Momba: Python for Quantitative Models¶
Dealing with quantitative models encompasses a variety of tasks which can be challenging from time to time. Everything starts with the construction of a formal model or a family thereof. Often a textual or other, more formal, description of the scenario to be modeled already exists, such as a rough sketch of the desired behavior or a circuit diagram. Then, after a formal model has finally been conceived, one has to validate that the model actually adequately represents what should be modeled. In this regard models are just like any other human artifact, inadequate initially but over time it gets better. Only after confidence in the model has been established, one is able to harvest the benefits by handing over the model to analysis tools, e.g., a model checker.
See Prepare Your System for details on how to prepare your system for the tutorial.

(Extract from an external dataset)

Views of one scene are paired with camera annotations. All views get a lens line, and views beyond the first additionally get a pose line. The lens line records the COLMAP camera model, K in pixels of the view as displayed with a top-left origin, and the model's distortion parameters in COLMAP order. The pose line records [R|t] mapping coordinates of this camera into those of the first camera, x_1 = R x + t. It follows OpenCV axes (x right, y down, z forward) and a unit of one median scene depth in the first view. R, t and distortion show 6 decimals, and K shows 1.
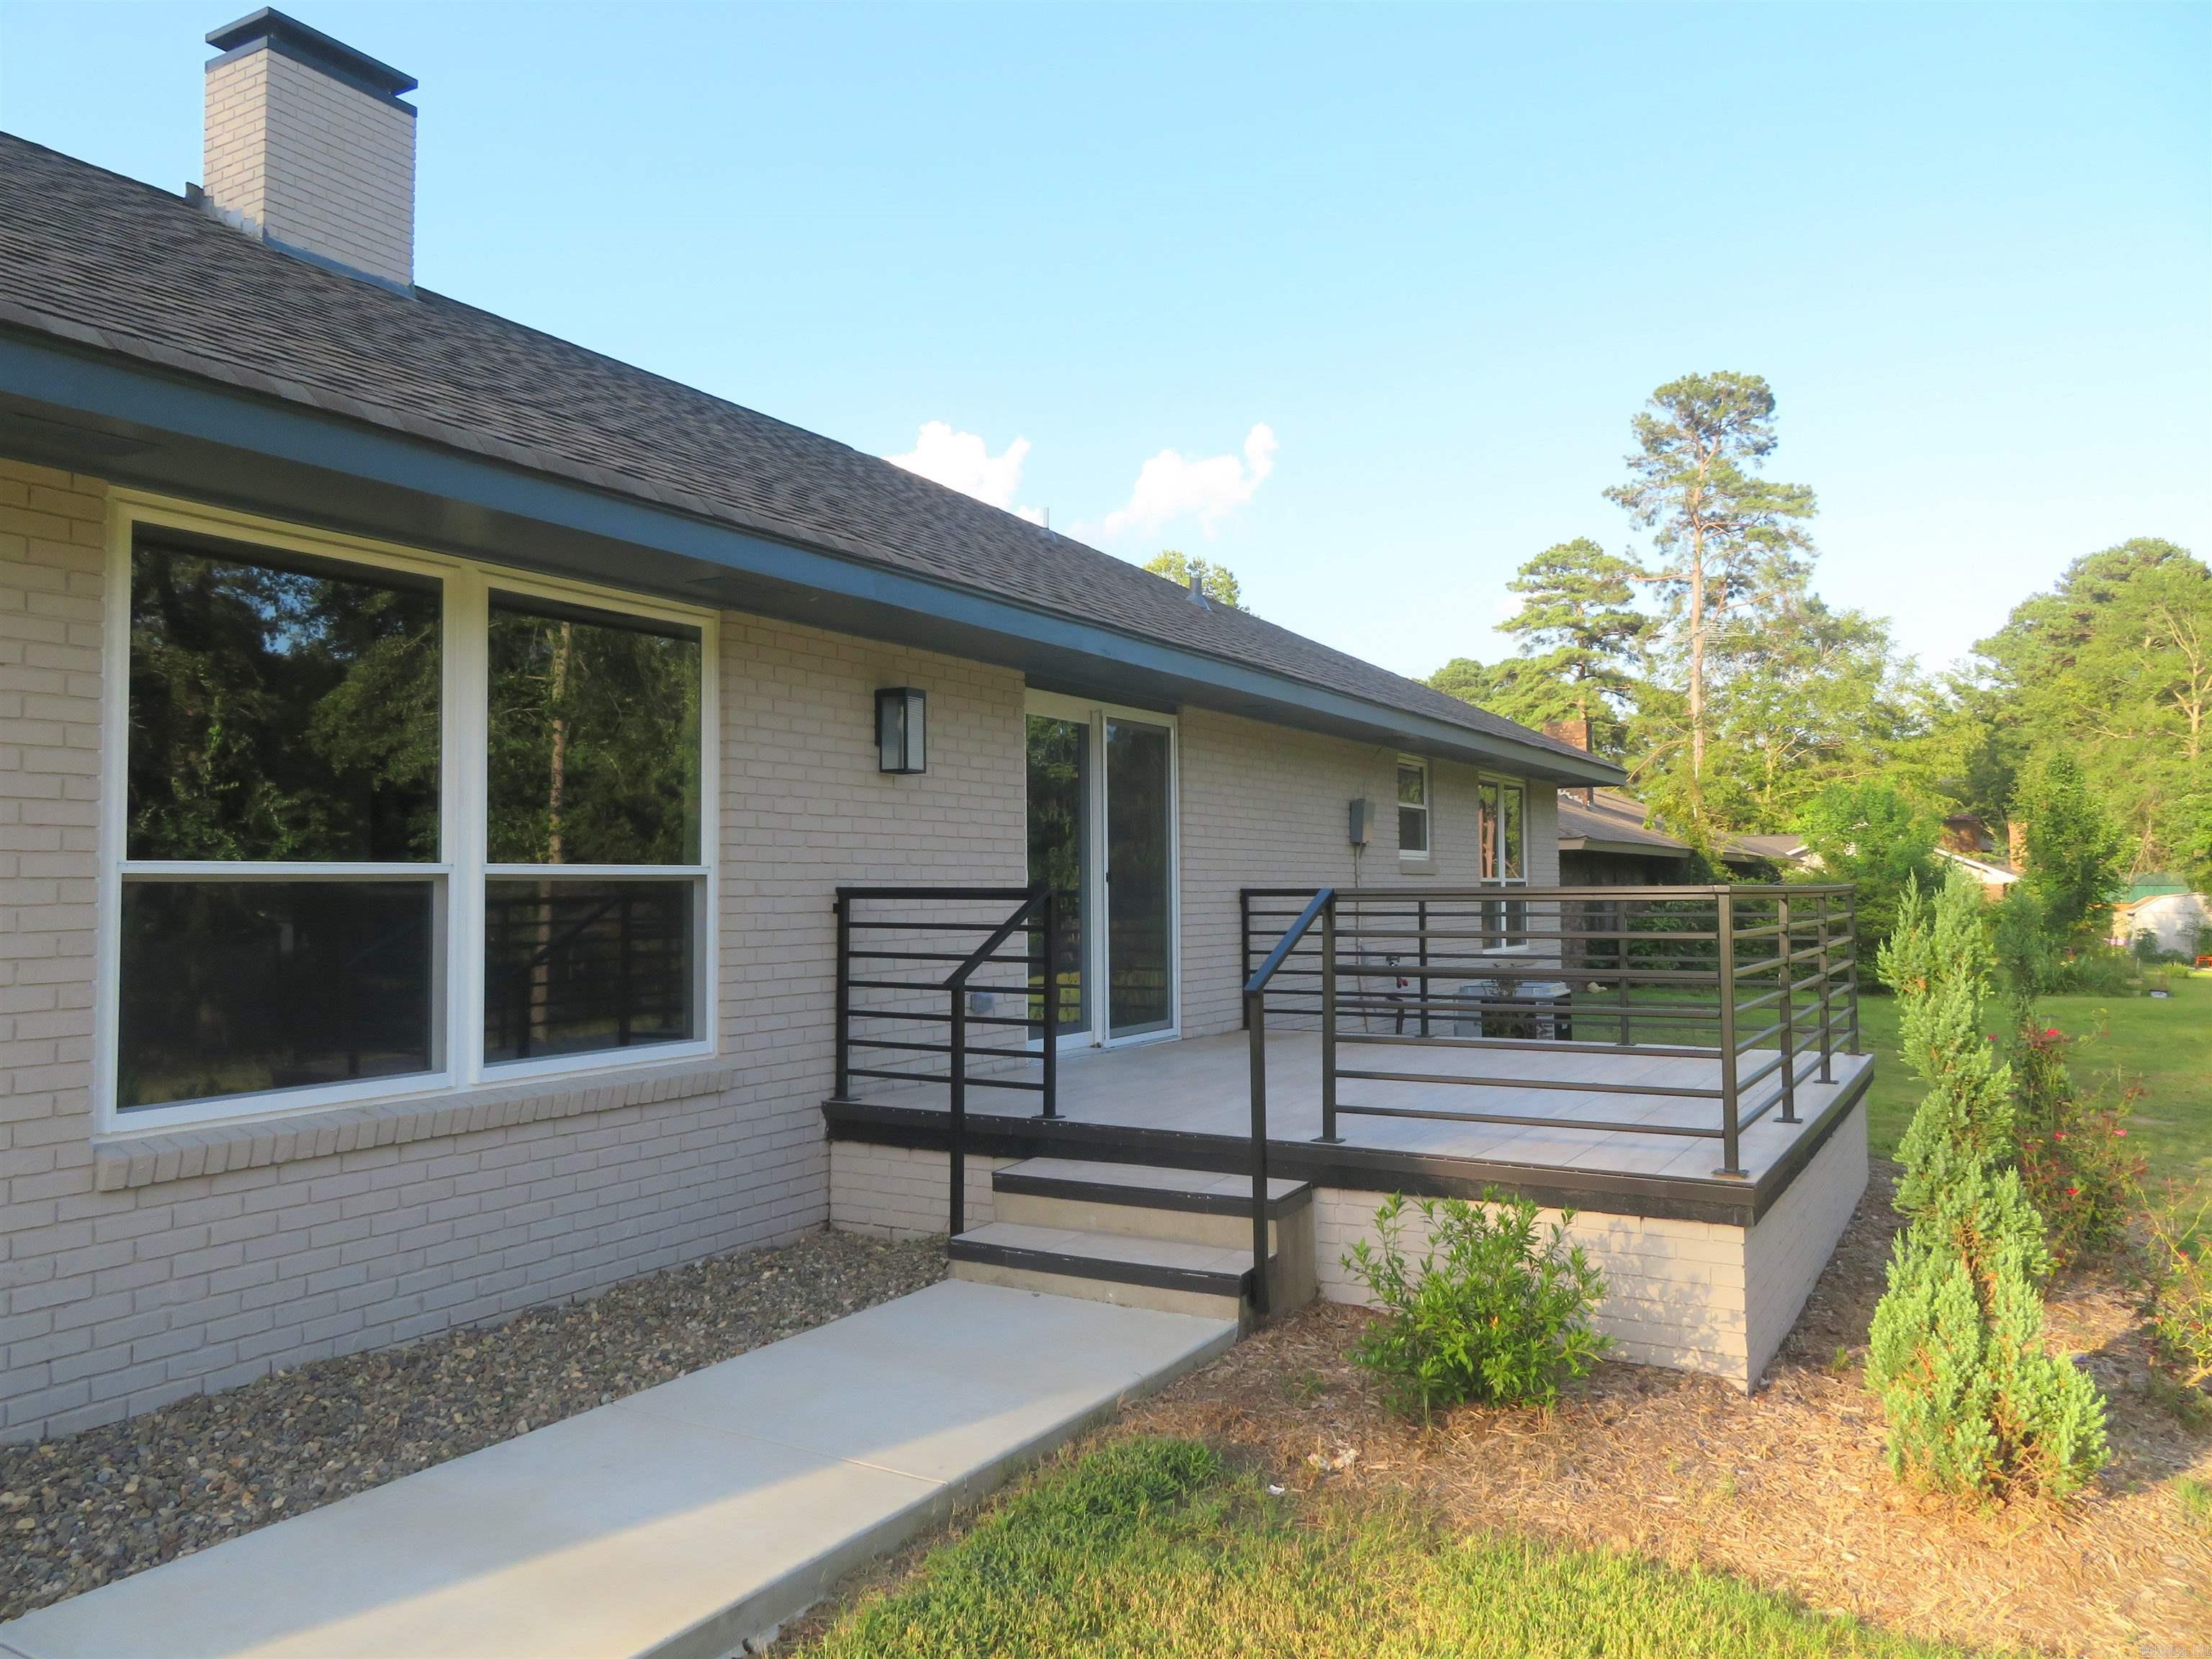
lens RADIAL K [[1593.1, 0, 1083.5], [0, 1593.1, 821.0], [0, 0, 1]] dist [-0.007159, 0.005526]
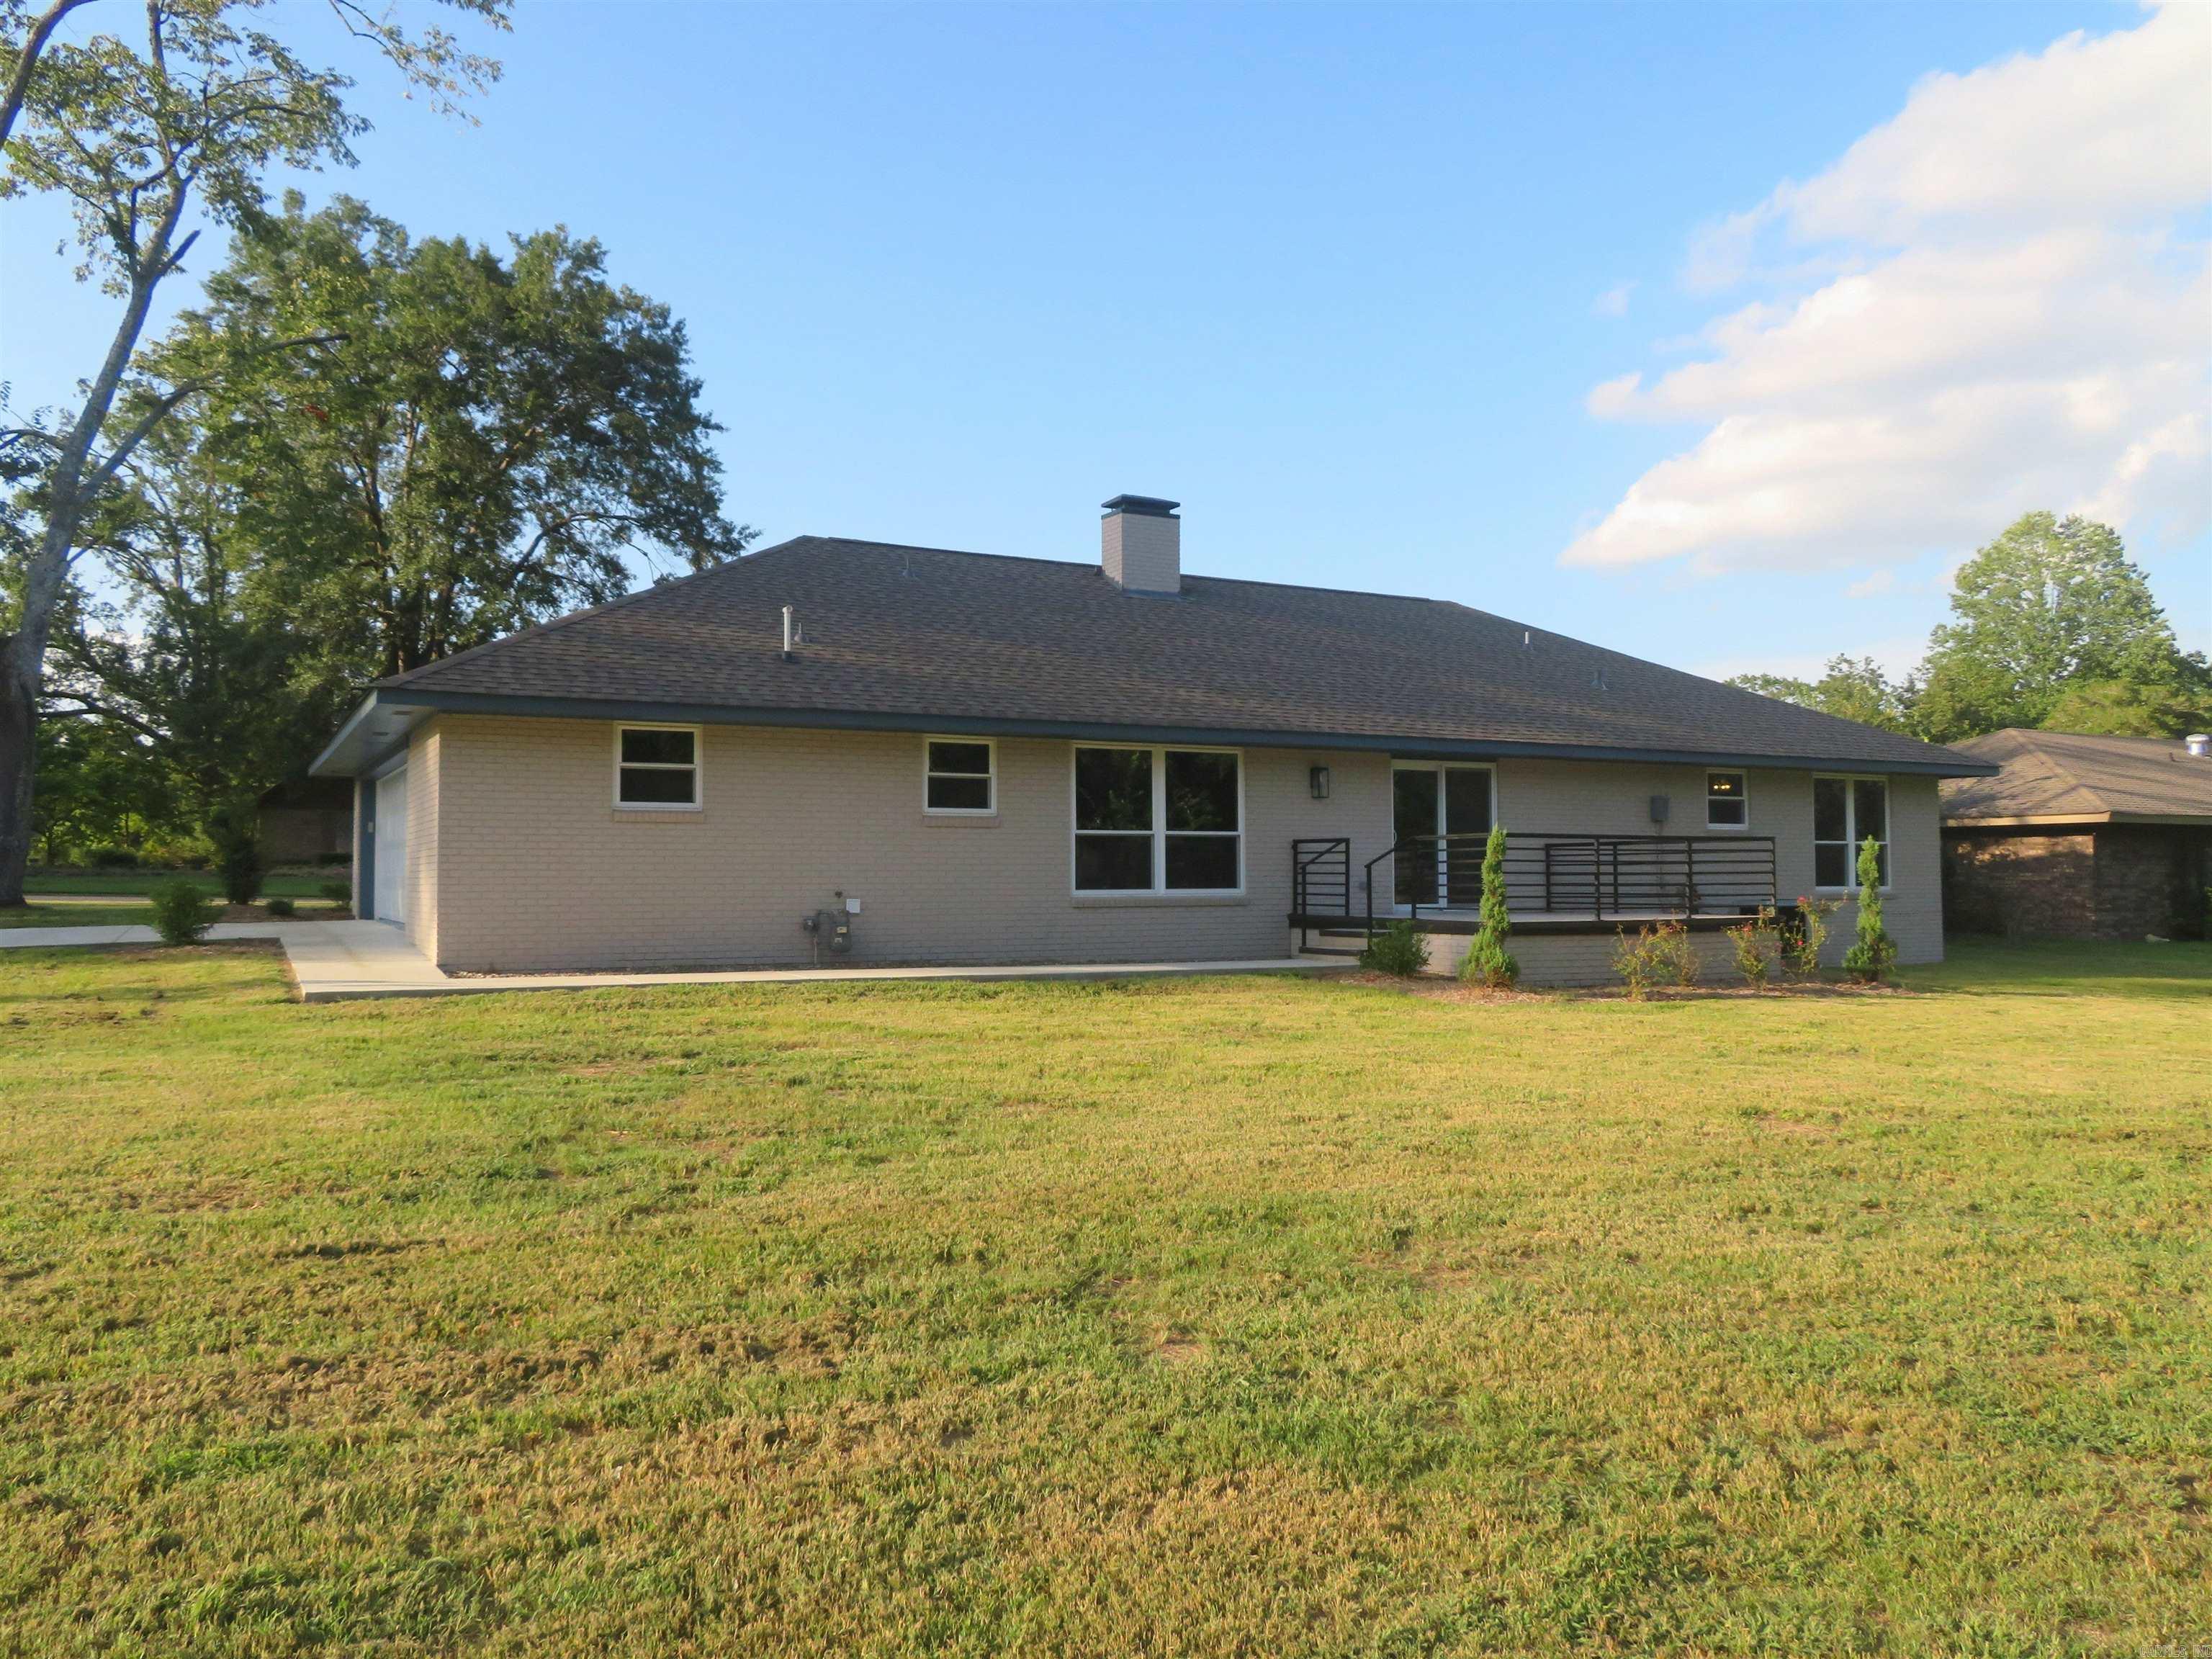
lens RADIAL K [[1658.9, 0, 1093.7], [0, 1658.9, 796.1], [0, 0, 1]] dist [0.003894, 0.009492]
pose [[0.855936, -0.022990, -0.516570, 0.092520], [0.019884, 0.999736, -0.011546, -0.000706], [0.516699, -0.000389, 0.856167, -0.148186]]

Momba is a Python framework for working with quantitative models centered around the JANI model interchange format. Momba strives to deliver an integrated and intuitive experience to aid the process of model construction, validation, and analysis. In this tutorial, we will guide you through the process from model construction to analysis using a concrete example inspired by the Racetrack benchmark. You will learn (1) how to leverage Momba’s API to programmatically turn a domain-specific scenario description (e.g., a map of a game or a circuit diagram) into a quantitative model, (2) how to validate and test such models using Momba’s explicit state space exploration engine by prototyping a tool for interactive model exploration and visualization, and (3) how to use the unified interfaces provided by Momba to invoke state-of-the-art tools for model analysis. Along the way, you will also learn how to set up a Python Project in a way enabling collaboration and easy packaging of reproducible artifacts. Over the past decade, Python has gained popularity especially in academia where the requirements for reproducibility are high.
We run the tutorial as an interactive online event interleaving talks with hands-on sessions.
This page contains a written version of the tutorial for reference. We will walk you through the tutorial on the day of the tutorial. You do not need to do anything upfront besides preparing your system.
The hands-on experience will be based on the example of a jump’n’run game where a player moves from left to right at a constant speed while avoiding obstacles by moving up or down. The actions of the player are subject to probabilistic noise, i.e., not every action has an effect and the player may continue moving straight instead of moving up or down. You will construct a formal model based on a map of the game, write an interactive simulation and visualization based on the model using Momba’s explicit state space exploration engine, and analyze the model with the Modest Toolset. We provide you with a project skeleton for the example.
The tutorial takes place on November, 20th during sessions 1 through 2 (16:00–19:30 CST).
16:00–17:30: Session 1
Introduction: What are you going to learn throughout the tutorial?
Best Practices: How to set up a Python project for reproducibility and easy collaboration?
We will walk you through the provided project skeleton. You will learn how to manage dependencies in a way that enables reproducibility, prevents version conflicts, and makes collaboration easy. We will demonstrate how to use tools such as auto formatters and linters to ensure a consistent code style and how to use VS Code workspaces to unify the development environment across a project.
Running Example: We introduce the example you will be working with in more detail.
17:00–17:30: Break (deviates from the official schedule)
17:30–19:30: Session 2
Model Construction: How to construct a formal model with Momba?
We walk you through the API provided by Momba to programmatically construct JANI models. Afterwards, you will have the opportunity to develop a model on your own using the skeleton we provide.
Model Validation: How to validate a formal model with Momba?
We walk you through the state space exploration API provided by Momba. You will program an interactive visualization for your model.
Model Analysis: How to analyze a formal model with Momba?
We will briefly introduce quantitative model checking. We then walk you through the analysis API provided by Momba. Using this API, you will analyze properties of your model.
Takeaways: We wrap up the tutorial with the important takeaways.